## [BRANO FORNITO]
_ _ _ _ _ _ _

Ohio, 17 aprile 1964.
Nasce Maynard James Keenan, cofondatore, frontman e voce dei Tool e dei Perfect Circle.
Negli anni ’90 lo scenario era completamente differente rispetto al decennio precedente: il tema predominante non era più l’edonismo dell’essere umano, bensì l’esaltazione del disagio e del conflitto interiore individuale nei confronti della società, che qualcuno in sintesi chiamerebbe ‘sgomento’.
Si ritorna a trattare il tema della religione, secondo la visione Marxista in cui la religione viene vista come l’oppio dei popoli, ed è sufficiente citare due brani come ‘Lithium’ dei Nirvana e ‘Opiate’ dei Tool, per dare l’idea.
I Tool, oggettivamente, come musicisti sono dei mostri, e non serve di certo il mio inutile feedback.
Mi è capitato di leggere e sentire commenti tipo: “I Tool fanno musica per pochi”.

_ _ _ _ _ _ _

## [DATI ESTRATTI]
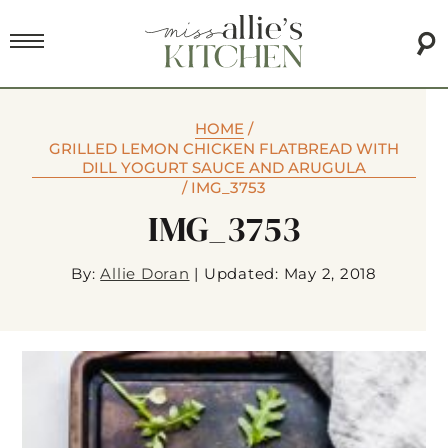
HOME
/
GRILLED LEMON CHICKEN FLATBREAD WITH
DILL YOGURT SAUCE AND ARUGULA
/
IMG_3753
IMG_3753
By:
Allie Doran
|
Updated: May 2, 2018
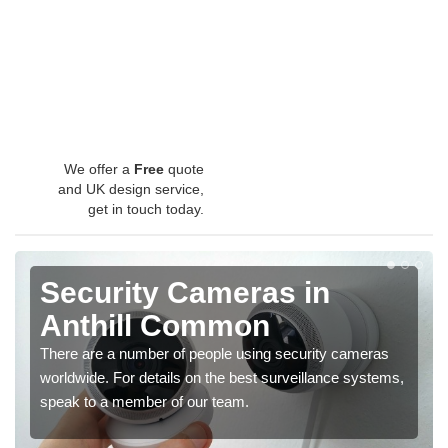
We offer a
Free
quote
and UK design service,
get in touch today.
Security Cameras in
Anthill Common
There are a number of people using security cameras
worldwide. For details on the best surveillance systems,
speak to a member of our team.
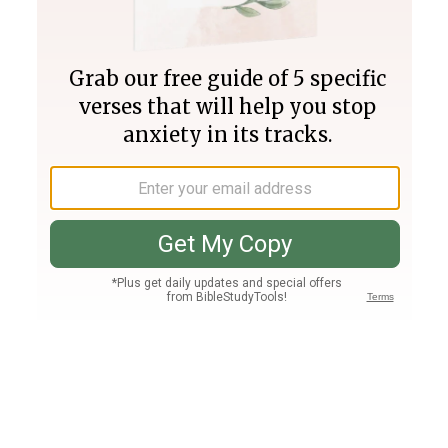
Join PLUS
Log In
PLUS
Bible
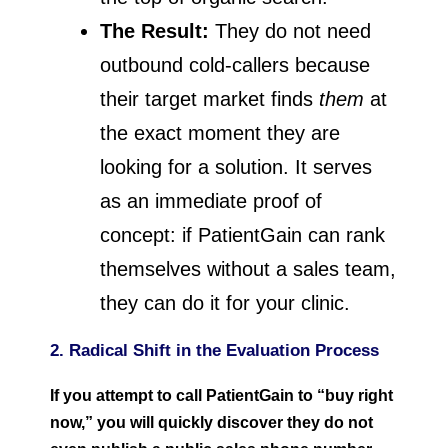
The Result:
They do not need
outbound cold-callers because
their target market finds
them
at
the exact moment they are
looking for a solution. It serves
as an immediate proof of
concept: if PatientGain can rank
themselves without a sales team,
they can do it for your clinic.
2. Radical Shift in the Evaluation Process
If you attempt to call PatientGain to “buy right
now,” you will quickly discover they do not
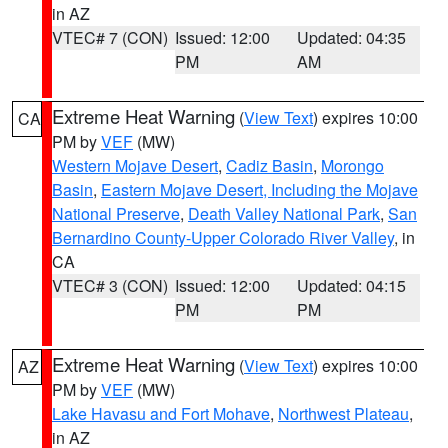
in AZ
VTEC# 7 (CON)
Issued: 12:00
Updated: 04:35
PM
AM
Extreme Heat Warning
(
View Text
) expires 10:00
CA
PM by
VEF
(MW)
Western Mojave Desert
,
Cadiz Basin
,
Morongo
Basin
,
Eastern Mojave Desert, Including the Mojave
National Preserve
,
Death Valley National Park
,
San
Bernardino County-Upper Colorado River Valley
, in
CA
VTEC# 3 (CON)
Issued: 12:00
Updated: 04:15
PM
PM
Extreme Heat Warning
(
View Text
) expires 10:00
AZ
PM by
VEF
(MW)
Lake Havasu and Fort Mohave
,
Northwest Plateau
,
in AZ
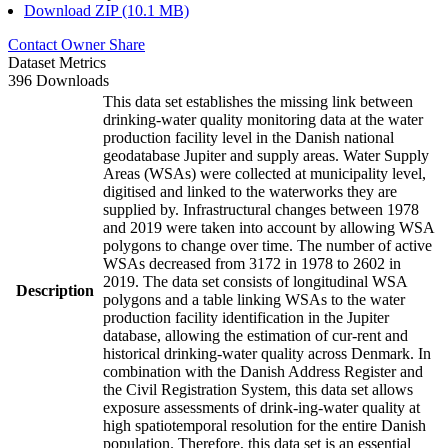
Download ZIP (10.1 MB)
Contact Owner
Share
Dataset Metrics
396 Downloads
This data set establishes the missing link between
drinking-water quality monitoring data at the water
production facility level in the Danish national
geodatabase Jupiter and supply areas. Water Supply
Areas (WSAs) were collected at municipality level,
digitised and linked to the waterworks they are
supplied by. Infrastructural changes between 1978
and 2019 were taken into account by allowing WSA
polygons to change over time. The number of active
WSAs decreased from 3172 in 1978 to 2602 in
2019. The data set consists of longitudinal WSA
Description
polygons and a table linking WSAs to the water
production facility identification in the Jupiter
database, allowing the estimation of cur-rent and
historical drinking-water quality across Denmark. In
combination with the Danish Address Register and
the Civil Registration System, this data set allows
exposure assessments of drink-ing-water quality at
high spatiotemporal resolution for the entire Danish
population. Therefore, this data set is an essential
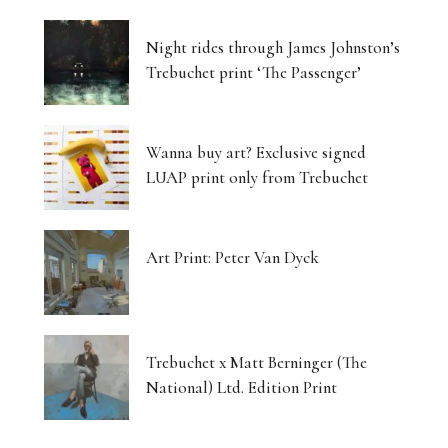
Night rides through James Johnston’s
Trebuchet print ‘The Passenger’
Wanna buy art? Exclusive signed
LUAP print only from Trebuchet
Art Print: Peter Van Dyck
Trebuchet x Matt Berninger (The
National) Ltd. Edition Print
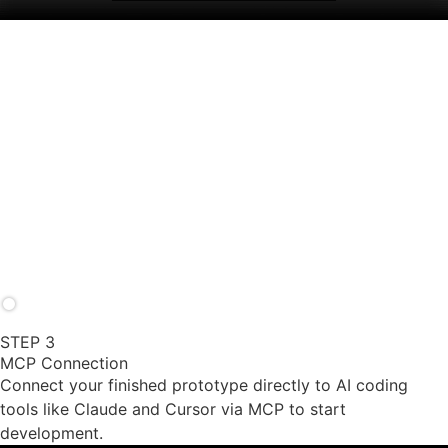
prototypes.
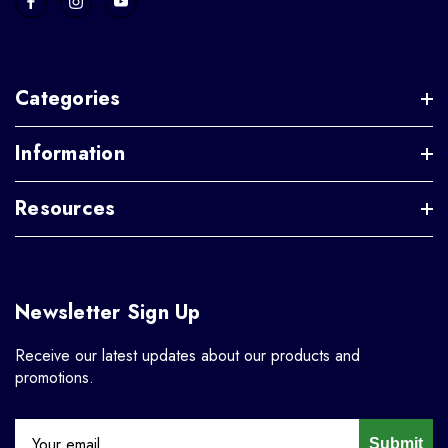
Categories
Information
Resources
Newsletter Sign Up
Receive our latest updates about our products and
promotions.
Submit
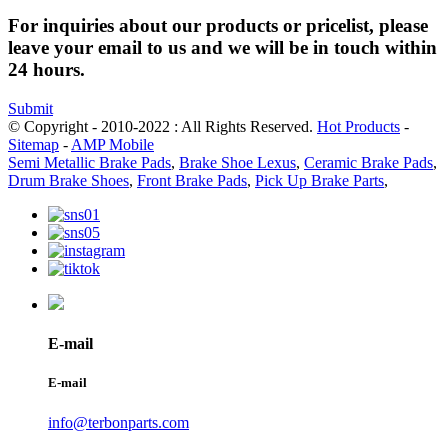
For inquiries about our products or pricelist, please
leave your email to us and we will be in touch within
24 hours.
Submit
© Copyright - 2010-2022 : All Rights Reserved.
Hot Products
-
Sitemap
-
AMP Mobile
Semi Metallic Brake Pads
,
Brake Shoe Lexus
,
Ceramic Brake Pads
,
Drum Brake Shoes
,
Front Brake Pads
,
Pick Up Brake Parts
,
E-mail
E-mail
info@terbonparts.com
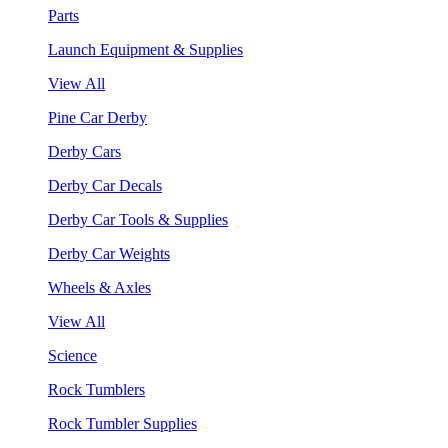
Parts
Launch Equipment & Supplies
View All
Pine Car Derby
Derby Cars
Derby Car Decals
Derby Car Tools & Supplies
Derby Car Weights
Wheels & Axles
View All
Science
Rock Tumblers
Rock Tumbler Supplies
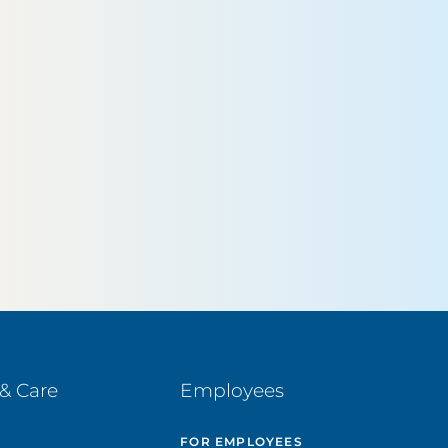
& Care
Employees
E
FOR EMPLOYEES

_ _ _ _ _ _ _

## [DESCRIZIONE DEL COMPITO]
Stabilisci se ognuna delle seguenti affermazioni è coerente con il brano fornito, rispondendo sì o no e riportando testualmente le parole del brano che lo determinano. 1. Maynard James Keenan è nato in Ohio il 17 aprile 1964. 2. Negli anni ’90 il tema predominante era l’edonismo dell’essere umano. 3. ‘Opiate’ è citato come brano dei Nirvana. I dati provengono da una fonte diversa dal brano fornito.

## [SPAZIO RISPOSTA]
1. Sì: «Ohio, 17 aprile 1964.» e «Nasce Maynard James Keenan»
2. No: «il tema predominante non era più l’edonismo dell’essere umano»
3. No: «‘Lithium’ dei Nirvana e ‘Opiate’ dei Tool»